Panelist: JeongYoon Lee, Microsoft
Jeong is Technical Evangelist at Microsoft, where he promotes and helps adoption of new Machine Learning technologies among enterprises and communities. He is also Science Advisor at Conversion Logic, where he served as Chief Data Scientist and developed marketing analytics platforms with cutting edge ML models for enterprise clients. Prior to Conversion Logic, Jeong was Lead Applied Science Engineer at Demand Media, where he deployed Machine Learning pipelines for titling, pricing and deduplication algorithms for eHow.com and eNom.com. Jeong was also Co-Founder of Neofect, a smart rehabilitation solution company, and Micro ML, a Machine Learning solution provider for embedded IoT devices. As an avid competitor, Jeong has participated in over 70 Data Science competitions, won 6 times including KDD Cup 2012 and 2015, finished Top 10 8 times including the Deloitte, AARP, Criteo competitions, and was ranked Top 10 at Kaggle in 2015. Jeong earned his Ph.D. in Computer Science and M.S. in Electrical Engineering from University of Southern California. He earned his B.S. in Electrical Engineering from Seoul National University.

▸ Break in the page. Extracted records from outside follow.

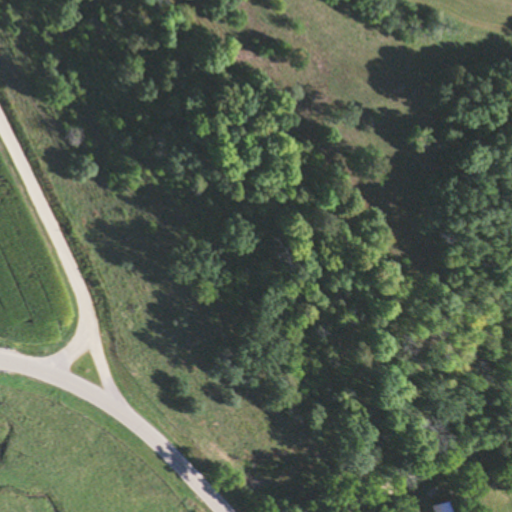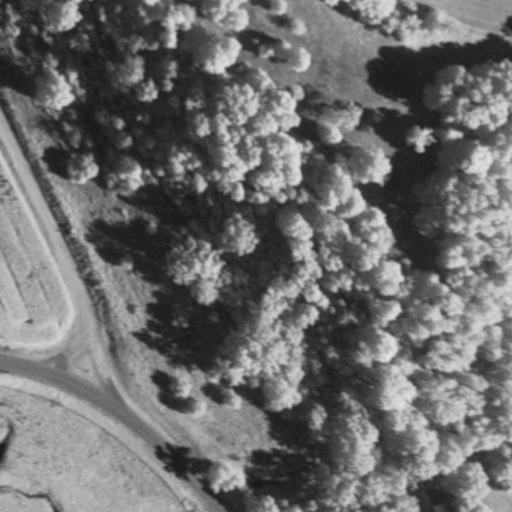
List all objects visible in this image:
crop: (475, 17)
road: (67, 261)
road: (74, 347)
road: (126, 415)
road: (420, 463)
building: (443, 506)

Moderator: Usama Fayyad, Open Insights
Usama is CEO of Open Insights in Silicon Valley which he reactivated after leaving his position as Chief Data Officer and Group Managing Director at Barclays in London (2013-2016). He is served as Interim CTO for Stella.AI a Mountain View, CA and is acting Chief Operations & Technology Officer for MTN’s new division: MTN2.0 aiming to extend Africa’s largest telco into new revenue streams beyond Voice & Data.

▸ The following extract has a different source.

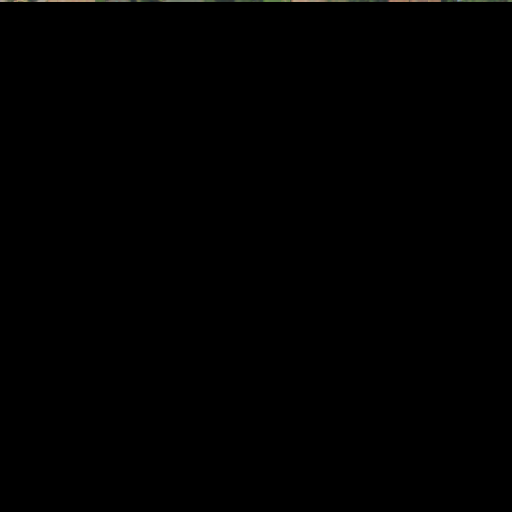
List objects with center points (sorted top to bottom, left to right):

In 2010 Usama was appointed as founding Executive Chairman of OASIS-500 by King Abdullah II of Jordan to build a tech startup investment fund and accelerator in Jordan and MENA Region. He was also Chairman, Co-Founder and CTO of Blue Kangaroo, a mobile search engine service for offers based in Silicon Valley 2011-2013. In 2008, Usama founded Open Insights, a US-based data strategy, technology and consulting firm that helps enterprises deploy data-driven solutions that effectively and dramatically grow revenue and competitive advantage. Usama became the world’s first Chief Data Officer at Yahoo!‘s when he served as CDO & EVP (2004-2008) after Yahoo! acquired his second startup: DMX Group, a data mining and data strategy consulting and technology company specializing in Big Data Analytics and Data Science for Fortune 500 clients. In 2000 Usama left his leadership position at Microsoft to co-found and serve as Chairman and CEO digiMine (Audience Science). At Microsoft, he spent 5 years leading the data mining and exploration group at Microsoft Research and headed the data mining products group for Microsoft’s server division.
Usama held a leadership role at NASA’s Jet Propulsion Laboratory (1989-1996) where his work garnered him the Lew Allen Award for Excellence in Research from Caltech, as well as a U.S. Government medal from NASA.
Usama has published over 100 technical articles on data mining, Artificial Intelligence, machine learning, and databases. He holds over 30 patents, is a Fellow of the Association for Advancement of Artificial Intelligence and a Fellow of the ACM. He has edited two influential books on data mining and served as editor-in-chief on two key industry journals. Usama earned his Ph.D. in engineering in AI/Machine Learning from the University of Michigan, Ann Arbor. He holds two BSE’s in Engineering, MSE Computer Engineering and M.Sc. in Mathematics. He is active in the academic community with several adjunct professor posts and is the only person to receive both the ACM’s SIGKDD Innovation Award (2007) and Service Award (2003). He serves on several private/public boards.